The MGLSD's ELU continued application of its 2008 policy prohibiting labor recruitment agencies from recruiting Ugandans to work as domestic servants, and monitored their recruitment of guards, drivers, and manual laborers for overseas employment. In 2011, the ELU visited Iraq to investigate allegations of trafficking of Uganda citizens in these countries and began drafting new guidelines for recruitment agencies. The ELU – with just one staff member – provided pre-departure seminars for 400 Ugandans leaving for work abroad, supplied sample contracts to recruitment agencies, and provided phone numbers for Ugandans to call should they need assistance while abroad. However, the government's oversight of overseas recruitment agencies remains inadequate and under-resourced.

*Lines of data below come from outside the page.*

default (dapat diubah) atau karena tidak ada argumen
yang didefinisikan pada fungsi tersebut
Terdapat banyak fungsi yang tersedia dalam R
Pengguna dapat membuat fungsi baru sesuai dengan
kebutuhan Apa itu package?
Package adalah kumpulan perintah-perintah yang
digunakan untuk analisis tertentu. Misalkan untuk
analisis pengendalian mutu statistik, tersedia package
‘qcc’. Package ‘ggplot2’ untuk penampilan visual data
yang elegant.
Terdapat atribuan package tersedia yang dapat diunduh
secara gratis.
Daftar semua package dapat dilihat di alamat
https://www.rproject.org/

In March 2011, five women repatriated from Iraq in 2009 filed a lawsuit against the attorney general, the inspector general of police (IGP), the director of public prosecution (DPP), and a labor recruitment agency alleging that the agency had trafficked 155 women to Iraq. The women alleged that the IGP knew the women would be exploited and failed to carry out his constitutional duty to protect them, and that the DPP subsequently failed to prosecute the recruitment agency. The case remains pending, and the plaintiffs' claim that many of the women sent to Iraq remain missing. In February 2011, a member of parliament filed a petition on behalf of 16 women repatriated from Iraq tasking parliament's gender and social development committee to investigate recruitment agencies; during the year, parliament took no action on this petition. The government investigated three cases of child sacrifice, two of which remain pending. In the third case, the government convicted one offender under its PTIP Act and sentenced this suspect to seven years' imprisonment for attempted child sacrifice. In March 2012, the government convicted a foreign national for possession of pornography and sentenced him to two years' imprisonment or a fine of equivalent to $2,500. The offender paid the fine and was released, but was immediately rearrested for the alleged sexual abuse of Ugandan children. The case was pending at the end of the reporting period. The government provided anti-trafficking training to members of the Ugandan armed forces prior to their deployment abroad on international peacekeeping missions; an estimated 5,000 troops attended such trainings in 2011. Uganda is not a party to the 2000 UN TIP Protocol.